Another thing that I know about his airplane is that they break a lot. Why do they break? I dunno. Maybe they break because they're old and that's what happens when things get old. But, I do know that when they do break, my husband's return home is delayed. When they break in the middle of nowhere it's not so much fun but sometimes they break in a place where you and I dream of going on a vacation. That's when the lines begin to blur and you find yourself asking should I be jealous that he's elephant riding and enjoying the ocean breeze? Or should I feel sorry for him because he's sleeping in an empty hotel room longing to be with me?
I have (at times) asked my husband why he wants to fly such an old and unreliable airplane. Aren't you scared every time you fly it? What if it craps out over the middle of the ocean? Or don't you get frustrated when you plan for a 3 day trip and that same trip turns into a 10 day trip because the stupid plane breaks? On and on, I have repeatedly asked questions such as these.
I, too, am a lot like my husband's plane. Old (and prone to breaks). The only difference is that I just want to be tossed into the junkyard. I don't find myself worth fixing and keeping up in the air.
And for the first time in my life, I found myself broken (and divorced) in a place I had never wanted to be. At first, I tried to mask my pain and was often very successful at it. Afterall, I had many years of practice hiding what was really going on underneath the surface of my life.
And then there was a lot of pain, pain that I tried to numb and/or sleep away. The problem with pain though is that it keeps coming back until you can pinpoint its source. And once you have figured out the root cause, you then have to decide whether or not you want to remove it and/or live with it.
And emotionally that's where I have been for the last year and a half. In my own strength, I just wanted to drown in my pain and rust away at the junkyard. I had flown some great missions in my life and now my time was finished. I could no longer be depended upon. I was now unreliable and no longer prone to just breaks but now I was completely broken and unflyable (is that a word?).
This emotional turmoil manifested itself physically too. 20+pounds of weight, my first grey hair with a few added wrinkles on to my face.
Spiritually, I was emaciated. All that was left was some skin and bones. N-O-T-H-I-N-G about me was pretty.

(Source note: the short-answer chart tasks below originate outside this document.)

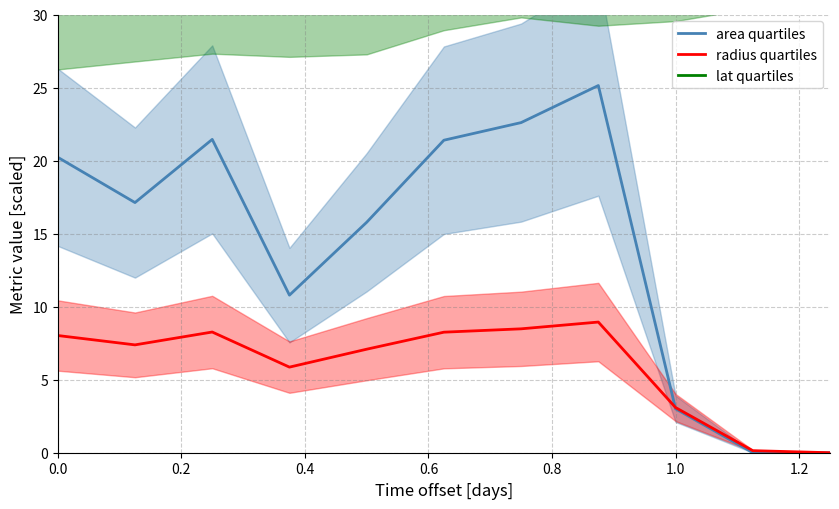

True or false: area quartiles and lat quartiles cross at least once.

False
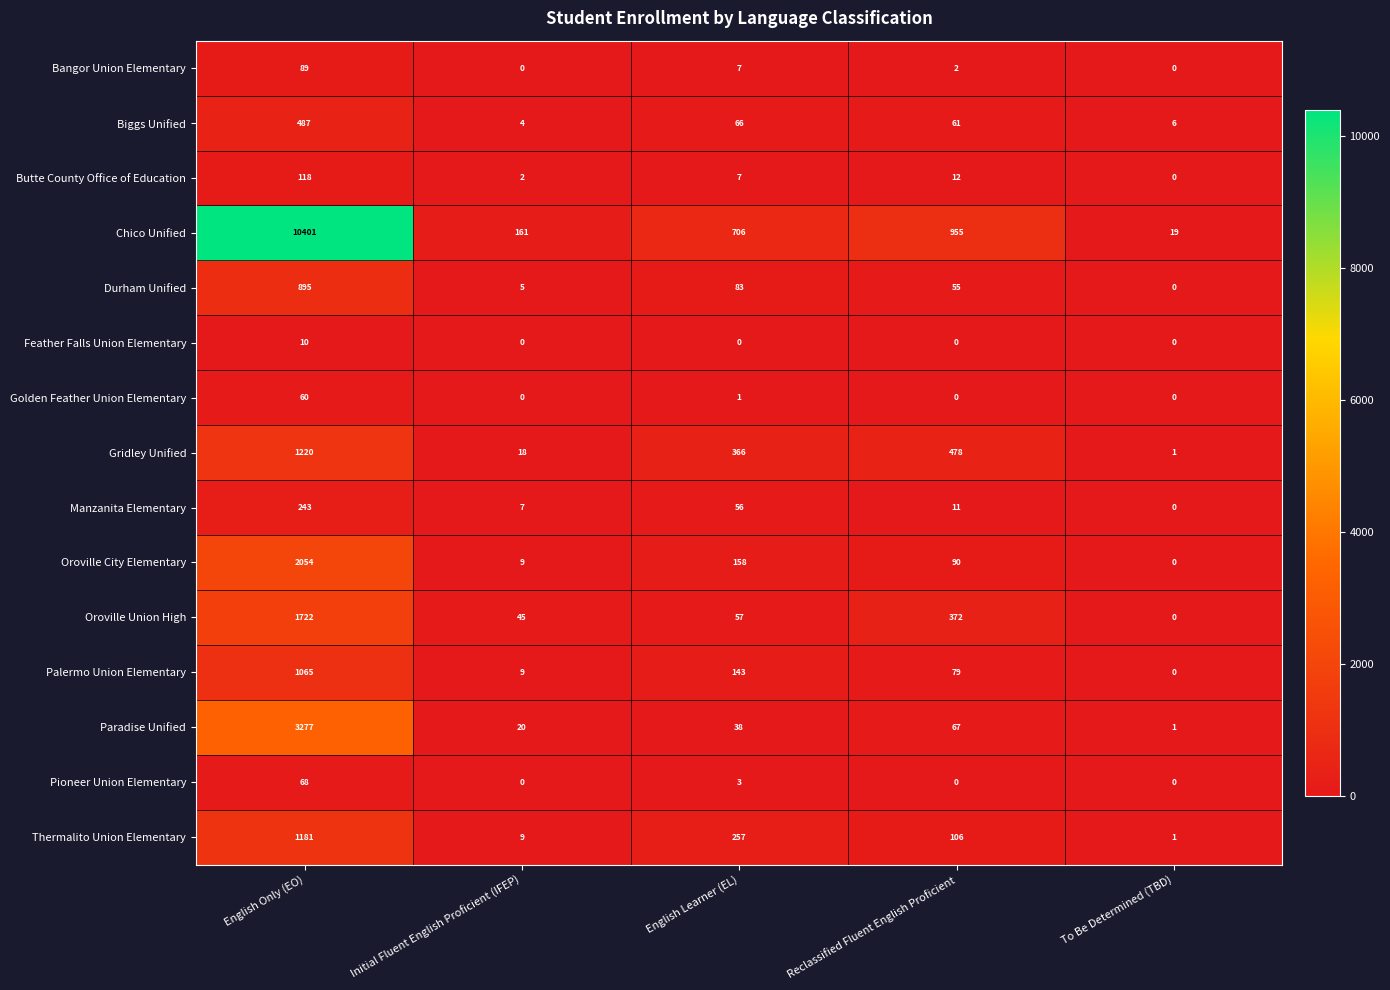

Where is Thermalito Union Elementary nearest to the value 591?

English Learner (EL)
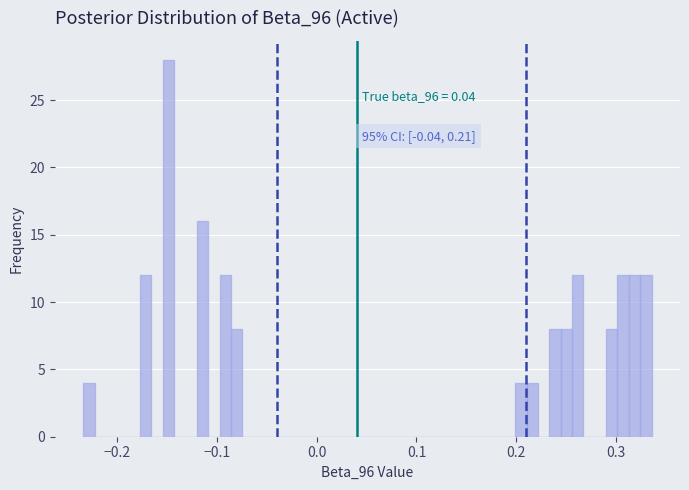

Around what value on the x-axis is the tallest bar? Give the approximate position of its centre, as read against the axis.

-0.15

God in His good grace does not leave us where we are and He certainly does not leave us where we deserve to be. He has picked me up, has wiped the mud off of my face and has begun to fix the broken pieces of my life.
I wish that I could say that part of my healing process has been due to the unconditional love and support of family and friends. But sadly, that has not entirely been the case. In my greatest time of need, I was afflicted, judged and abandoned. Those that were closest to me, hurt me the most and had broken what little I had left to break. (I'm sorry mom for thinking you would love me any less. I should have known that a mother would always be their for their child. I wish I had gone to talk to you in the very beginning)
And this is where you find me today, broken in a place I don't want to be. Maintenance (the Lord) wanted to fix the broken airplane (me). I just couldn't see my worth nor my beauty until I could come to a place of repentance and a desire to live and worship again.
I no longer have to wonder why my husband would want to fly such an old and unreliable plane that tends to break because the answer is simple. He sees the plane's beauty and her worth.
But more importantly, he loves her. That's why he does what he does.
(This was my first song of prayerful worship to my Father. No pictures, no videos. Only words. Enjoy!)